IT (ITOps) operations are always rooted in data collection and analysis. Artificial intelligence (AI) and machine learning (ML) are being applied to allow a new class of Ops tools to actually learn and improve from the data they collect. Advances are not coming too soon, as the IT crisis created by the COVID-19 pandemic forced organizations to stand up for widely distributed applications and infrastructure. The emerging layer of ITOps tool called AIOps promises a solution to sudden complexity.

David Linthicum, in his recently published report “Best practices in moving from ITOps to AIOps”, explores the journey IT organizations face as they seek to leverage ML and interact. Autonomous systems to speed diagnostics, reduce downtime, optimize infrastructure and predict challenges.

Linthicum divides this journey into four phases: ITOps, Emerging AIOps, Advanced AIOps and Future AIOps. This process begins with a traditional approach built around IT monitoring, automating scripts and Manual Operations processes, and ends with a process-driven, automated workflow. business prediction and automation.

“Note that we shifted from the limitations of the traditional approach to using the emerging AI Activity,” writes Linthicum in the report, citing the infographic in Figure 1. “This has some core attributes, such as the ability to monitor systems using correlated data, automate the manual, the ability the AI ​​engine learns from the data, and the ability to deliver the bulk of the data.

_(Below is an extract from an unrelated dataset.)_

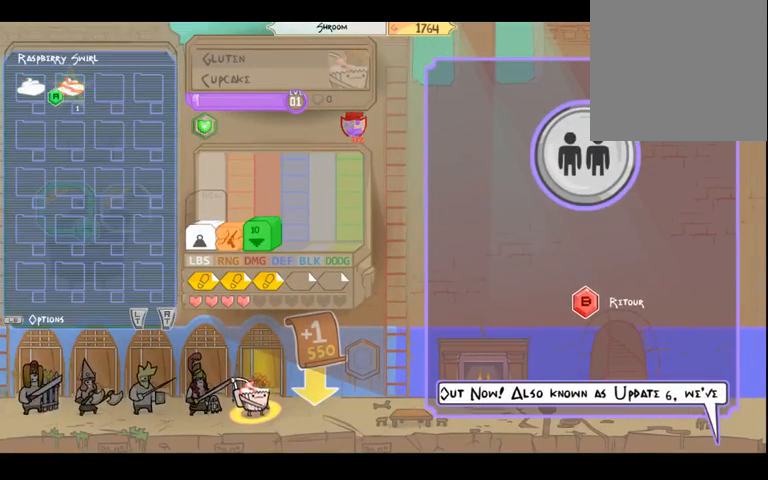
{"buttons": [], "left_stick": "center", "right_stick": "center", "events": [[367, "A", "down"], [500, "A", "up"]]}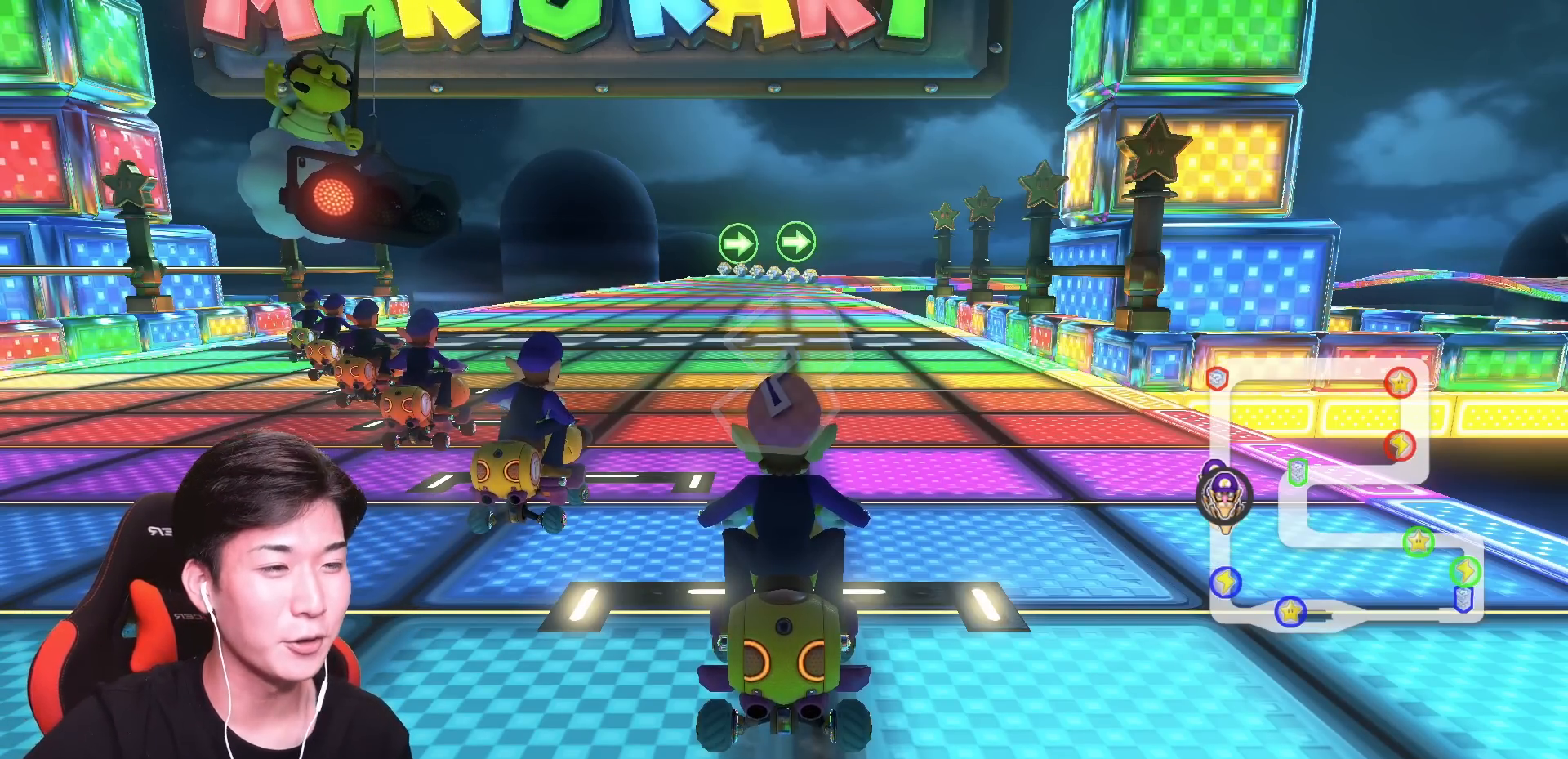
Gameplay with a controller (Nintendo layout); each line is a JSON object with the inputs held at the frame after it (dt_ms = milliseconds from this image to that frame). "events" lists button and stick changes between this image and that frame as [ms after this image, input, new state], when the widget could be followed in between. Not read: DPAD_DOWN DPAD_LEFT DPAD_RIGHT L2 L3 R2 R3 SELECT START right_stick.
{"dt_ms": 500, "buttons": ["A"], "left_stick": "center", "events": [[467, "A", "down"]]}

This function is on demand, according to the needs of the Ops groups. “

Figure 1: Stages of applying AIOps

Ultimately, the goal is to apply the concepts of automated computing, which deal with the self-managed properties of distributed computing resources and their ability to adapt to unpredictable changes in when hiding complexity from both the operator and the user. In other words, as Linthicum notes, “the ability to remove humans from the basic operational complexity.”

In the report, Linthicum offers best practices to help IT organizations embark on the AIOps journey. Tutorials begin with planning and measurement issues – review of business problems, course mapping to achieve AIOps, and enabled value processing. From there, he explored motion: Transforming into advanced concepts like predictive analytics and self-sufficiency while implementing a continual improvement process for AIOps and ensuring integration with other Ops tools. Ultimately, he urges introspection, value evaluation, and performance classification, and adopting a continuous cycle of the AIOps effort is going on.

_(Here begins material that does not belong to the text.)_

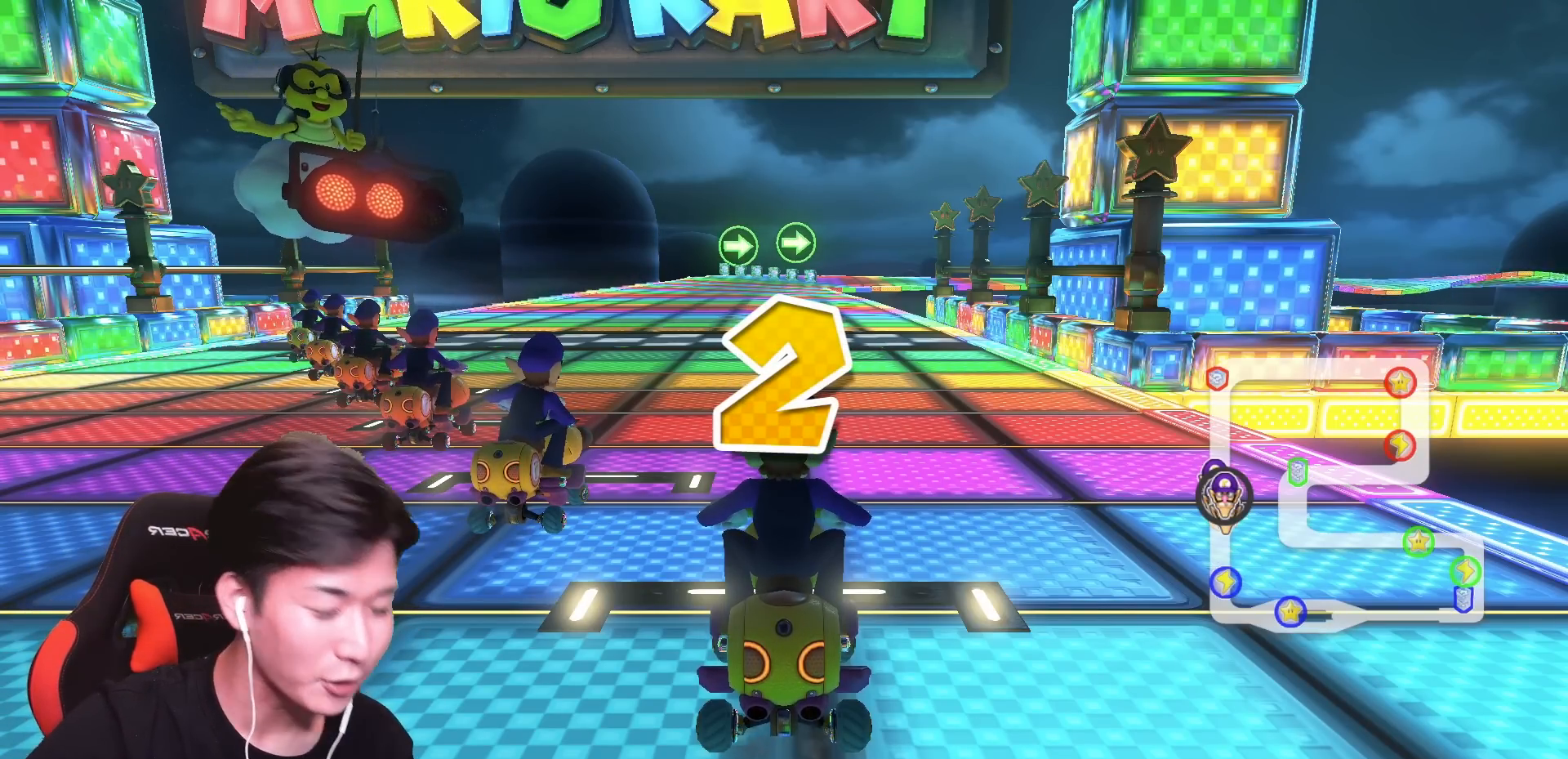
{"dt_ms": 501, "buttons": ["A"], "left_stick": "center", "events": []}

As Linthicum observes, the use of the operational automation tool is a “must-have conclusion”, but that doesn’t mean it will come in time to address the facility’s soaring complexity. IT infrastructure. He urges organizations to map their AIOps journey early as a way to avoid being surprised.

Learn more: Best practices for switching from ITOps to AIOps

Enhanced hardware and the future of software-defined storage – Gigaom

Always updating business technology trends

Get updates that impact your industry from our GigaOm Research Community

Join the community!

One of the most exciting announcements at VMworld this year is Project Monterey. In a nutshell, VMware wants to offload some high-demand operations to smart network interface cards (SmartNIC) and other types of accelerators. That way, the virtualization stack becomes more efficient and feature-rich, while also allowing for resource separation and aggregation. This description might seem a bit vague, but has a number of real-world benefits for users, including increased security and efficiency, as well as better resource management. And all of these happen simultaneously improving the cluster’s overall performance!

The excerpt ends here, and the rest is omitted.